増補・近代の呪い* 渡辺京二 平凡社ライブラリー 2023
 初版は2013年で、この増補版には、2014年にスタジオジブリで行われたインタビュー「近代のめぐみ」が追加で収められている。渡辺さんの名著「逝きし世の面影に記録されいる外国人の眼を通して捉えられた江戸庶民の「幸福感」は、明治政府の自己正当化のもとで無視され、戦後のマルクス主義的歴史観においても無視されてきた。そのような歴史観への抵抗(という言葉は使ってないけど)であった。僕らがやってる身体教育と呼んでいるものも、前近代あるいは近世を生きた庶民の身体を追体験することで、国民国家的身体、消費社会的身体に抗おうとする試みなのかもしれない。
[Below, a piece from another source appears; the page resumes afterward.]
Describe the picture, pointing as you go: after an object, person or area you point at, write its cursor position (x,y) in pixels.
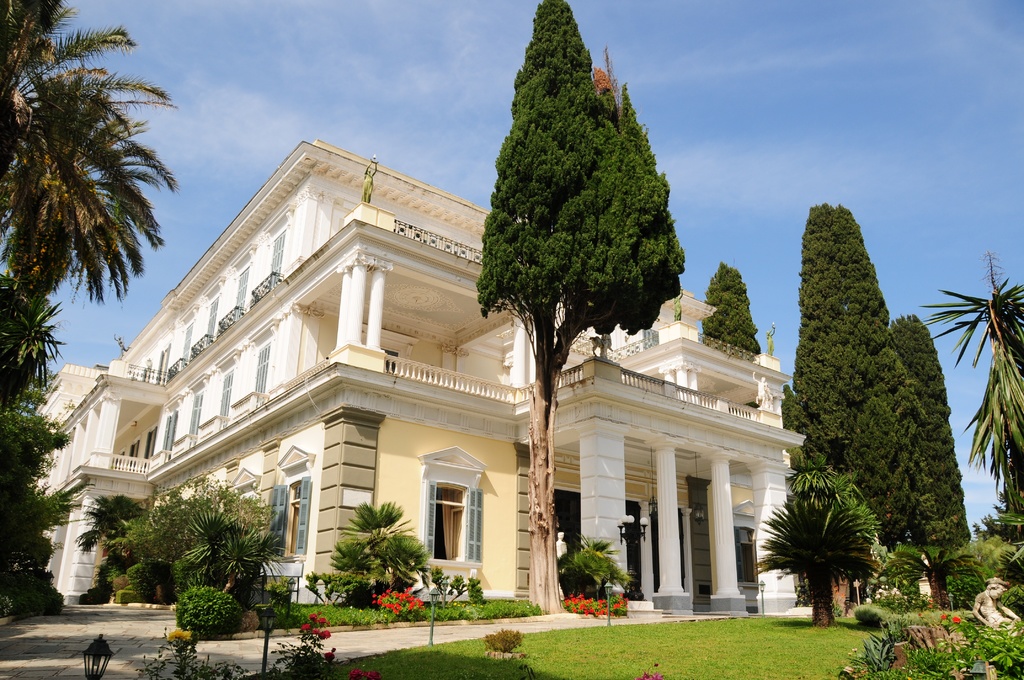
In this picture we can see a building (451,394), in front of the building (399,386) we can find few trees (180,545), plants (361,620), flowers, grass (621,632) and few metal rods (608,625), and also we can see few lights (632,572).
「日本語」の文学が生まれた場所* 黒川創 図書出版みぎわ 2023
 黒川創の『「日本語」の文学が生まれた場所』を読み進めていくうちに、著者の視点が形成されてきた水源に「思想の科学」があることを知り腑に落ちるものがあった。男たちが漢文から口語文への移行に四苦八苦していた時期、鷗外の妻、森シゲは、軽々と言文一致の世界に入っていったなどという逸話は興味深い。漢文世界から口語文世界へ、日本のみならず、朝鮮、中国、台湾でも同様の試みが、相互に影響を与えながら〜人の行き来も多かったわけだ〜行われていたのだ。

地図と拳* 小川哲 集英社 2022
 600頁を超える長編、#地図と拳 読了。人工国家であった満州国を描くのに「建築」「地図」といった工学の知見を織り込むことで、虚構国家がリアルに立ち上がってくる。直木賞作品だった。